--- START OF Listed entries ---

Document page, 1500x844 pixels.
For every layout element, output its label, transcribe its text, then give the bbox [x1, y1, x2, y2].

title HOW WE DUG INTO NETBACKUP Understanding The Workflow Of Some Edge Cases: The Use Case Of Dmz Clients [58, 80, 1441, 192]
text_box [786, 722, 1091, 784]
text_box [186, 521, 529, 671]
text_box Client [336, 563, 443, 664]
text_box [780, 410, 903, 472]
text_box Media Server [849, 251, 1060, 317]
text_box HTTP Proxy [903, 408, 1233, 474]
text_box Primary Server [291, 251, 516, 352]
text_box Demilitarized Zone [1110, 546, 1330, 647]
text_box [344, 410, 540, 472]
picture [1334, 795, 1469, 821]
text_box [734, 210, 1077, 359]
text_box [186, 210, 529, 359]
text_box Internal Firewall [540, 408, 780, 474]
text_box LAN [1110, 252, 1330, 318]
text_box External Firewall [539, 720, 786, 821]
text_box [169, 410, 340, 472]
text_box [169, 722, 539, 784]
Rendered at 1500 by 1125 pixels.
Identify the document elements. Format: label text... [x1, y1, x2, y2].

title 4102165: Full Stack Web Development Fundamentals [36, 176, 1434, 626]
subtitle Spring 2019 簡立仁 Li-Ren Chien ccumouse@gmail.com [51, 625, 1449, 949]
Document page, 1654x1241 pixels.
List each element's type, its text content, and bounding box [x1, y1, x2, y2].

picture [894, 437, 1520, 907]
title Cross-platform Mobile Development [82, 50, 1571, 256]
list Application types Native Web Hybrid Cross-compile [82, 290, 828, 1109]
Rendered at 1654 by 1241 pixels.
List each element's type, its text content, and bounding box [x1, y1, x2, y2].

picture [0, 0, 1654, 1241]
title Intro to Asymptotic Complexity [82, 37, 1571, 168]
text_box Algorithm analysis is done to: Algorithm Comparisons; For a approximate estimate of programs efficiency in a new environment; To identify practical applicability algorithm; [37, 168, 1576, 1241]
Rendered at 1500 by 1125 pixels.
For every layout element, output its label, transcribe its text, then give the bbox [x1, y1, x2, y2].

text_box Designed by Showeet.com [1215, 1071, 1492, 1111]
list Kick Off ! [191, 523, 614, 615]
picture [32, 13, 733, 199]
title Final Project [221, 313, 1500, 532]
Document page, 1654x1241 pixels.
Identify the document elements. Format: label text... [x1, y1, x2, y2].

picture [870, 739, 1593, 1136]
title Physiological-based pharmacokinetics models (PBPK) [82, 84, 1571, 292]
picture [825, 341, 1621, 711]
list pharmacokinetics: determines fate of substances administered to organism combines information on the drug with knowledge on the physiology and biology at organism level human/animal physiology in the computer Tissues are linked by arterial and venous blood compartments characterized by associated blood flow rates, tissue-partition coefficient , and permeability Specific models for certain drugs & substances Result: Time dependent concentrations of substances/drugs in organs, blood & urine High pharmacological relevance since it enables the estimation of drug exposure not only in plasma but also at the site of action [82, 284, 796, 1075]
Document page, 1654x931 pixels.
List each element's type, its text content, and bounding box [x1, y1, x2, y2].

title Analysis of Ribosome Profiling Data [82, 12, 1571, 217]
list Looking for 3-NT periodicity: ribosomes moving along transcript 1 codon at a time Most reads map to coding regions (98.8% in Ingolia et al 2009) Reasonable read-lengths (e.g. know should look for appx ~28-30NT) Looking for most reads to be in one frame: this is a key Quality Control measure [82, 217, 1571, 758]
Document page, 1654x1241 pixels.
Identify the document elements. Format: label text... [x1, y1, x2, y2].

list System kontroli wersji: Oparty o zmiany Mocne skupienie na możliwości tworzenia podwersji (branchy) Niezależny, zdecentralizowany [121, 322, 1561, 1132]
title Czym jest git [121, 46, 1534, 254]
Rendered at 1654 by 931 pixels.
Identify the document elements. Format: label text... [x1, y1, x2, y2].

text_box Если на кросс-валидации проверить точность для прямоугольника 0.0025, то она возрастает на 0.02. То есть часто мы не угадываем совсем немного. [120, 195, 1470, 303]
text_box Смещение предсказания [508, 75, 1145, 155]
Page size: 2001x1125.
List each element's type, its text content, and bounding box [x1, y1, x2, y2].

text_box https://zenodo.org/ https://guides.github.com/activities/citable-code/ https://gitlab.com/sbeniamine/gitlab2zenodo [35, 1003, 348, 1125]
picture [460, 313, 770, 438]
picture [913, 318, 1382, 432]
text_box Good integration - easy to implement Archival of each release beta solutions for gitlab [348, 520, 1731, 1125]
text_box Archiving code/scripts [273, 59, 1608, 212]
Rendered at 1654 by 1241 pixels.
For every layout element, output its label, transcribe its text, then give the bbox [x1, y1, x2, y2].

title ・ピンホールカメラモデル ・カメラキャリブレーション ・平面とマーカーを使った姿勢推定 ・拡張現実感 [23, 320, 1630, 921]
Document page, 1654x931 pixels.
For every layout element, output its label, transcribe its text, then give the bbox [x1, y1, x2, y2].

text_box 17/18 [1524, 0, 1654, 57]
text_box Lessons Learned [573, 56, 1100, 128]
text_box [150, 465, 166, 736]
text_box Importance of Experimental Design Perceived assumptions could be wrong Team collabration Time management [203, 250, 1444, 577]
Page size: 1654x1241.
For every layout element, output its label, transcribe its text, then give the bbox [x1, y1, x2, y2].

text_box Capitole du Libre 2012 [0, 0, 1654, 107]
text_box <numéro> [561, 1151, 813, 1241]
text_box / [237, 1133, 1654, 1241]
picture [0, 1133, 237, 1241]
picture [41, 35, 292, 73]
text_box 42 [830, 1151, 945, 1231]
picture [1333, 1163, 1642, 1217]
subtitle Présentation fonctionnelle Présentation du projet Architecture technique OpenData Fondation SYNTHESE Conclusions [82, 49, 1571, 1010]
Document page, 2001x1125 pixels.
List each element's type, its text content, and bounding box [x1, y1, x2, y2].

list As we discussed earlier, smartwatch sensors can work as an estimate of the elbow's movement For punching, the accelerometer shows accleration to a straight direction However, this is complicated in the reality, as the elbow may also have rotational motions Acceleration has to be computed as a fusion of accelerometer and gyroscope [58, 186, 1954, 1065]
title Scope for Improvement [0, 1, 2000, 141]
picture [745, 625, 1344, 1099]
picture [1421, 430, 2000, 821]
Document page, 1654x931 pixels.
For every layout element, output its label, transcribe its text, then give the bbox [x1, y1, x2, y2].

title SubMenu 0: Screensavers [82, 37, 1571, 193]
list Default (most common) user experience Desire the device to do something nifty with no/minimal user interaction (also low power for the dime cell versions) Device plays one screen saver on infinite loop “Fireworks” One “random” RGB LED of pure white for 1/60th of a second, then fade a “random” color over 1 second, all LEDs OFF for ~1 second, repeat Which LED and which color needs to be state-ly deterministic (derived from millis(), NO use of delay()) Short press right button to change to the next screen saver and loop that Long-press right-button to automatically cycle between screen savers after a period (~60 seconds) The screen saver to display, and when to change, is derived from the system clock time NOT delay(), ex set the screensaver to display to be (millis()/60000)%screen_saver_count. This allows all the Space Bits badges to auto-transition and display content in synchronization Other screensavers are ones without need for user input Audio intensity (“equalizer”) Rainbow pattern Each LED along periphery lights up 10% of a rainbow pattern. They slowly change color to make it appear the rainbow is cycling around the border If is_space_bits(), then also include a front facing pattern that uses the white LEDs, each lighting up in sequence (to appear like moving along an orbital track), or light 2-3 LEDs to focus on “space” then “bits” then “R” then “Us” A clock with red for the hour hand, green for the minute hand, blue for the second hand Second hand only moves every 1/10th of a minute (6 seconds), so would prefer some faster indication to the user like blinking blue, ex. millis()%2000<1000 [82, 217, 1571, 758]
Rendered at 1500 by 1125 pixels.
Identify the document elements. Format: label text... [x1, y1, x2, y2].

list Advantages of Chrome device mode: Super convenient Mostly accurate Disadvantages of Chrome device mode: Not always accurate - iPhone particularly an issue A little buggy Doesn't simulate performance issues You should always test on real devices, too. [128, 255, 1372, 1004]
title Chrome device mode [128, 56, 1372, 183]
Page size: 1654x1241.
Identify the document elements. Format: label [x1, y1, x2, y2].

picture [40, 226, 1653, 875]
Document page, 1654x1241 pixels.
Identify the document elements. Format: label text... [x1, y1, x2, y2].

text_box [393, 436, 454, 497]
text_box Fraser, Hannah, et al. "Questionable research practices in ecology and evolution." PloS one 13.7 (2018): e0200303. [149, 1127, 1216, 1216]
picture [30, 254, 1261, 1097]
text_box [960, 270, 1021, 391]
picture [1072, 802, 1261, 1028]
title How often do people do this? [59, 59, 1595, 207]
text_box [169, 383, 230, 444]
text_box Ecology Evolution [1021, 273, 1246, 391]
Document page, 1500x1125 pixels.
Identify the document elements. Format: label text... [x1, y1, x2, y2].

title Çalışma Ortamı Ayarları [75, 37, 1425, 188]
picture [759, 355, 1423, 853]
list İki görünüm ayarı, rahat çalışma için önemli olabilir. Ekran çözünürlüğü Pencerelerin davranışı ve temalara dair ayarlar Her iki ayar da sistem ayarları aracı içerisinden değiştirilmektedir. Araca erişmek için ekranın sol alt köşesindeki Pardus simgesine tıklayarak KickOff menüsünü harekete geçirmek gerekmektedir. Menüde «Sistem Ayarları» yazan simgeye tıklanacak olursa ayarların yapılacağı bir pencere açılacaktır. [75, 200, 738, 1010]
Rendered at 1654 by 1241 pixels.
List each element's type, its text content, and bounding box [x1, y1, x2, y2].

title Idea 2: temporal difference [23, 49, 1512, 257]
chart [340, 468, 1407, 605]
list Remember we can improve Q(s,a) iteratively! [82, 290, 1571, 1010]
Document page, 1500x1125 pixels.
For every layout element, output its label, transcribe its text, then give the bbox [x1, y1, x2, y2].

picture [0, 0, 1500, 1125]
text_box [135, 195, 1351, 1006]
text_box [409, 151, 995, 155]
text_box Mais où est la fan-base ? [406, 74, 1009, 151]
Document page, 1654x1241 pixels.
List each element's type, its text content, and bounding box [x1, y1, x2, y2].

--- END OF Listed entries ---

▸ **What to do**: Update the rows that run from the start through the line containing "text_box [786, 722, 1091, 784]", replacing "label" with "type" and changing nothing else. Return only those lines.

▸ **Full answer**:
Document page, 1500x844 pixels.
For every layout element, output its type, transcribe its text, then give the bbox [x1, y1, x2, y2].

title HOW WE DUG INTO NETBACKUP Understanding The Workflow Of Some Edge Cases: The Use Case Of Dmz Clients [58, 80, 1441, 192]
text_box [786, 722, 1091, 784]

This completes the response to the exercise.